The code then adds the cluster labels from the three clustering algorithms to the pcs_df DataFrame. The KMeans , KMedoids, and Hierarchical columns are created, and the cluster labels are assigned to the corresponding columns.
Transform the cluster centers using PCA:
kmeans_centers_2d = pca.transform(kmeans.cluster_centers_)
kmedoids_centers_2d = pca.transform(kmedoids.cluster_centers_)
The code transforms the cluster centers from K-Means and K-Medoids clustering algorithms into 2D space using PCA.
Plot the Scatter Plot for each clustering algorithms:
fig, axes = plt.subplots(1, 3, figsize=(20, 6))
colors = ['r', 'g', 'b', 'y', 'c', 'm']
titles = ['K-Means', 'K-Medoids', 'Hierarchical']
for i, algorithm in enumerate(['KMeans', 'KMedoids', 'Hierarchical']):
for j in range(num_clusters):
axes[i].scatter(pca_df.loc[pca_df[algorithm] == j, 'principal component 1'],
pca_df.loc[pca_df[algorithm] == j, 'principal component 2'],
c=colors[j], label=f'Cluster {j}')
if algorithm == 'KMeans':
axes[i].scatter(kmeans_centers_2d[:, 0], kmeans_centers_2d[:, 1], c='black', marker='x', s=100, label='Centroids')
elif algorithm == 'KMedoids':
axes[i].scatter(kmedoids_centers_2d[:, 0], kmedoids_centers_2d[:, 1], c='black', marker='x', s=100, label='Medoids')
elif algorithm == 'Hierarchical':
for cluster in np.unique(hierarchical_labels):
cluster_points = principal_components[hierarchical_labels == cluster]
representative_point = cluster_points.mean(axis=0)
axes[i].scatter(representative_point[0], representative_point[1], c='black', marker='x', s=100, label='Representative Points' if cluster == 0 else None)
axes[i].set_title(titles[i])
axes[i].set_xlabel("Principal Component 1")
axes[i].set_ylabel("Principal Component 2")
axes[i].legend()
plt.show()
The code creates 3 subplots, each of which shows the results of a different clustering algorithm: K-Means, K-Medoids, and Hierarchical.

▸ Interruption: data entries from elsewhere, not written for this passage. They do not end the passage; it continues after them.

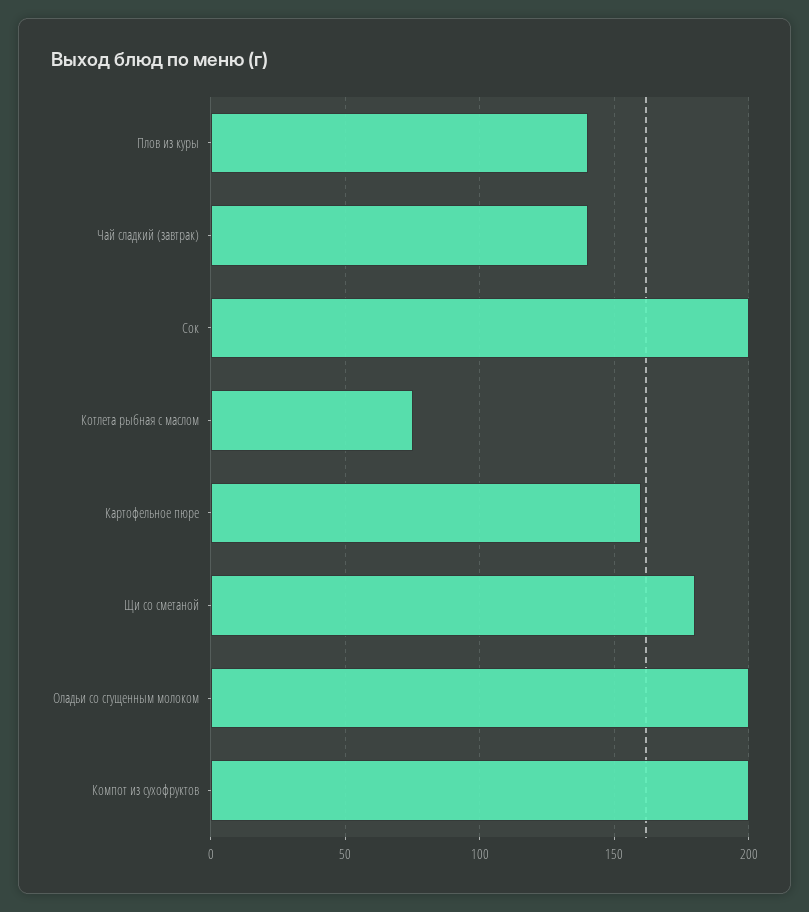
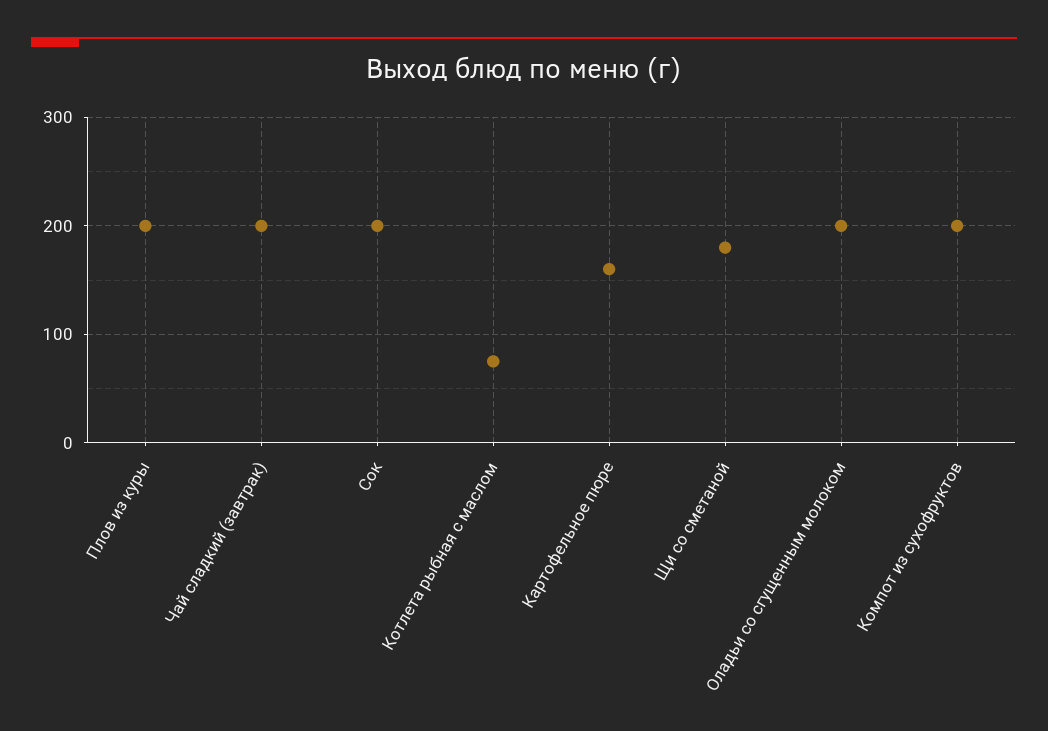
  {
-   "Плов из куры": 140,
+   "Плов из куры": 200,
-   "Чай сладкий (завтрак)": 140,
+   "Чай сладкий (завтрак)": 200,
    "Сок": 200,
    "Котлета рыбная с маслом": 75,
    "Картофельное пюре": 160,
    "Щи со сметаной": 180,
    "Оладьи со сгущенным молоком": 200,
    "Компот из сухофруктов": 200
  }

In each subplot, the data points are colored according to their cluster, and the cluster centroids or representative points are marked with black X markers. The titles and axis labels are also set for each subplot.

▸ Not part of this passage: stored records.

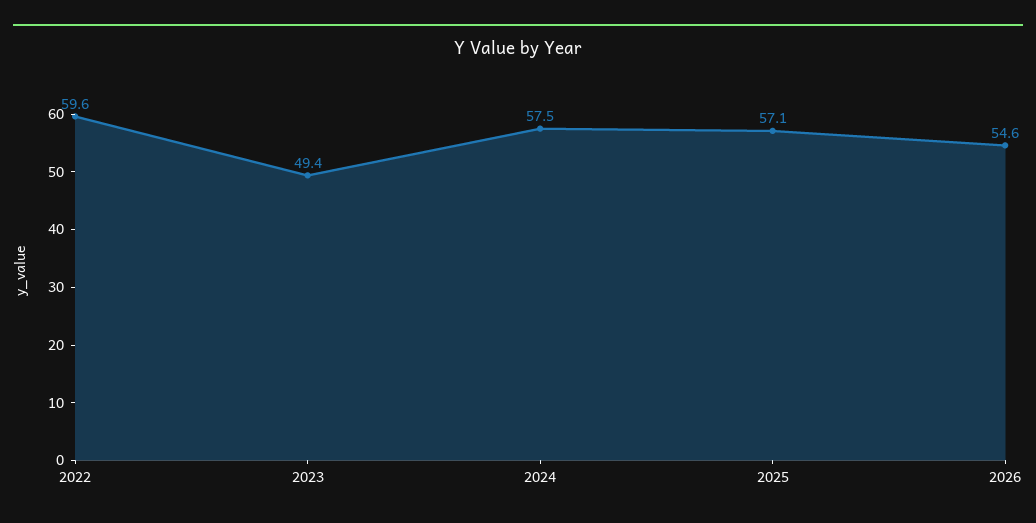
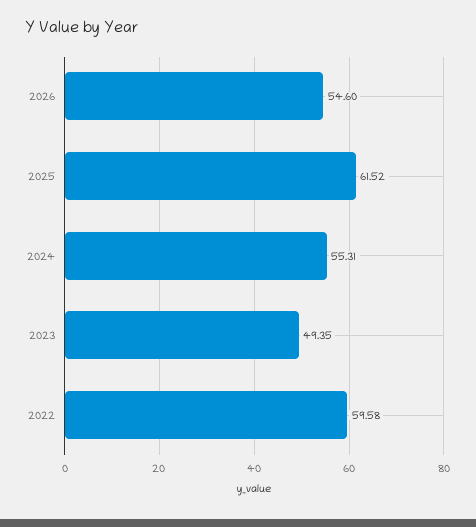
  {
    "2022": 59.58,
    "2023": 49.35,
-   "2024": 57.5,
+   "2024": 55.31,
-   "2025": 57.1,
+   "2025": 61.52,
    "2026": 54.6
  }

NOTE: Hierarchical clustering does not have explicit cluster centers like K-Means and K-Medoids. However, you can calculate the mean of each cluster as a representative point for visualization purposes. Here’s how you can modify the plotting section to include representative points for Hierarchical clustering
Calculating Silhouette Score:
from sklearn.metrics import silhouette_score
kmeans_silhouette = silhouette_score(data_scaled, kmeans_labels)
kmedoids_silhouette = silhouette_score(data_scaled, kmedoids_labels)
hierarchical_silhouette = silhouette_score(data_scaled, hierarchical_labels)
print("Silhouette Scores:")
print(f"K-Means: {(kmeans_silhouette)*100}")
print(f"K-Medoids: {(kmedoids_silhouette)*100}")
print(f"Hierarchical: {(hierarchical_silhouette)*100}")
The code imports the silhouette_score
function from the sklearn.metrics
library. This function is used to calculate the silhouette score for a clustering algorithm. The silhouette score is a measure of how well each data point is clustered. A high silhouette score indicates that a data point is well-clustered, while a low silhouette score indicates that a data point is poorly clustered.
K-Means is the best clustering algorithm for the data. However, K-Medoids and Hierarchical are also good clustering algorithms for your data. The best clustering algorithm for your data will depend on your specific needs.